* _Exercise goal_: Retype all of the material below character for character, omitting the pictures from your answer.
##### Dataset excerpt #####
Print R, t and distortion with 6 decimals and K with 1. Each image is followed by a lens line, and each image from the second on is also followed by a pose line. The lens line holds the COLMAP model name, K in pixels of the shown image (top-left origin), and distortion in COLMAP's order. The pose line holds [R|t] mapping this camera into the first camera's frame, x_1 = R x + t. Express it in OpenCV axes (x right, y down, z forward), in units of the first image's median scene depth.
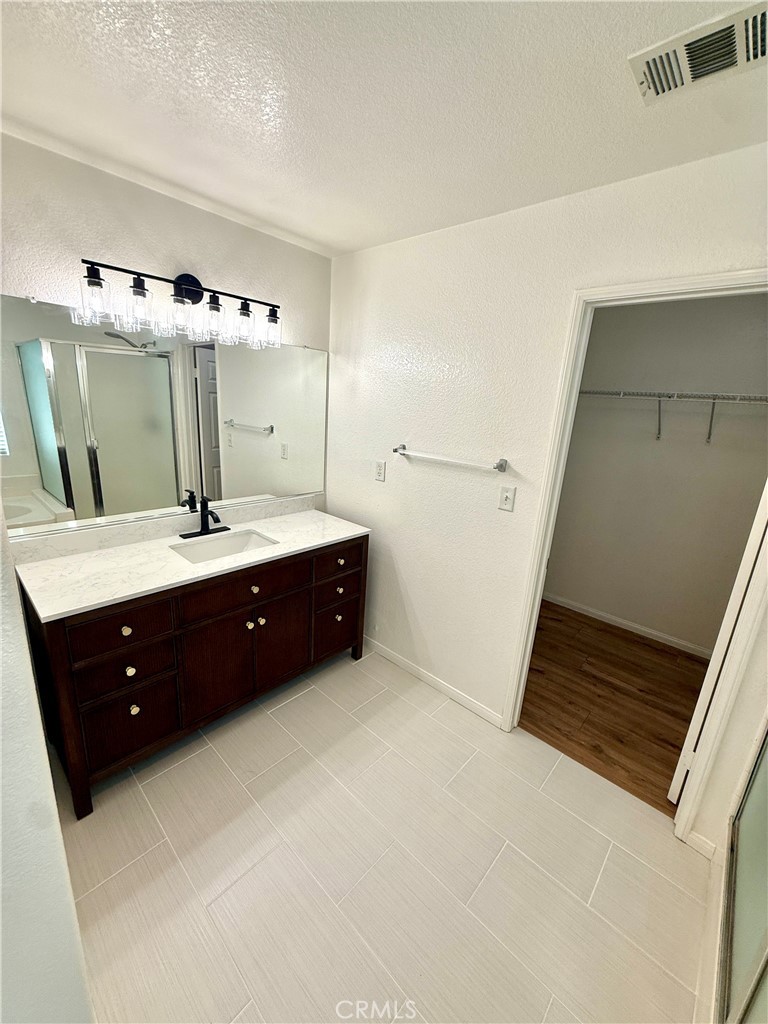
lens RADIAL K [[408.4, 0, 388.5], [0, 408.4, 509.3], [0, 0, 1]] dist [-0.001238, 0.000653]
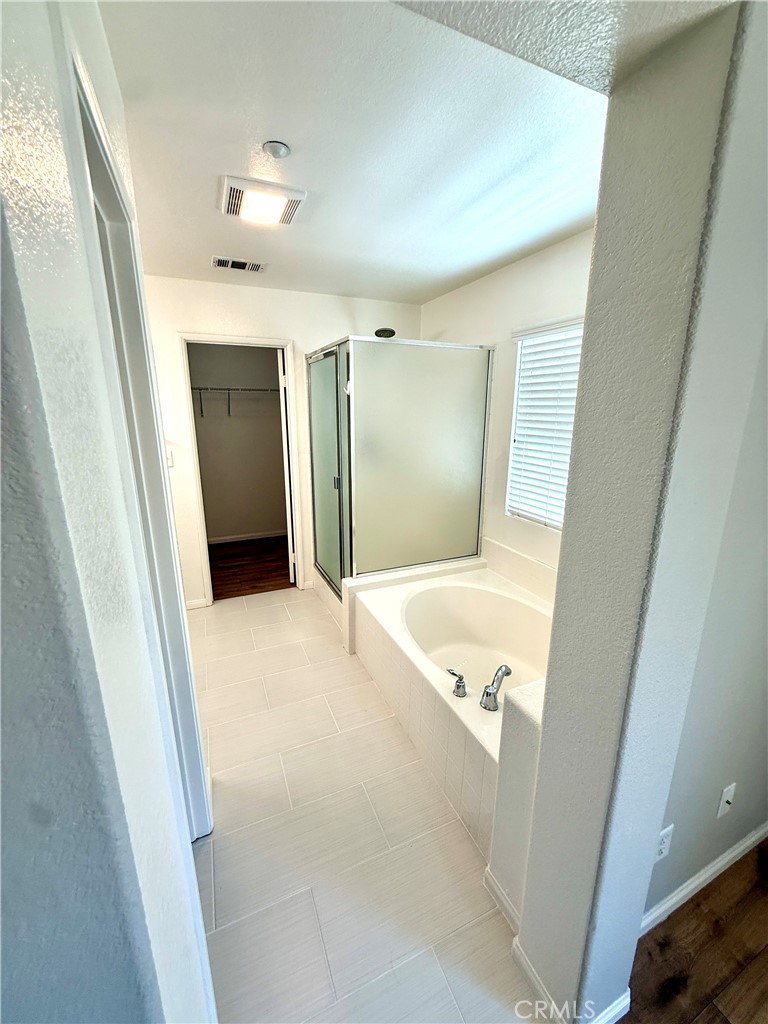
lens RADIAL K [[408.4, 0, 385.8], [0, 408.4, 510.0], [0, 0, 1]] dist [-0.001238, 0.000653]
pose [[0.394365, -0.279934, 0.875279, -0.720761], [0.261284, 0.947319, 0.185250, 0.081918], [-0.881026, 0.155641, 0.446732, -0.357907]]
#####
* _Task result_:
Print R, t and distortion with 6 decimals and K with 1. Each image is followed by a lens line, and each image from the second on is also followed by a pose line. The lens line holds the COLMAP model name, K in pixels of the shown image (top-left origin), and distortion in COLMAP's order. The pose line holds [R|t] mapping this camera into the first camera's frame, x_1 = R x + t. Express it in OpenCV axes (x right, y down, z forward), in units of the first image's median scene depth.
lens RADIAL K [[408.4, 0, 388.5], [0, 408.4, 509.3], [0, 0, 1]] dist [-0.001238, 0.000653]
lens RADIAL K [[408.4, 0, 385.8], [0, 408.4, 510.0], [0, 0, 1]] dist [-0.001238, 0.000653]
pose [[0.394365, -0.279934, 0.875279, -0.720761], [0.261284, 0.947319, 0.185250, 0.081918], [-0.881026, 0.155641, 0.446732, -0.357907]]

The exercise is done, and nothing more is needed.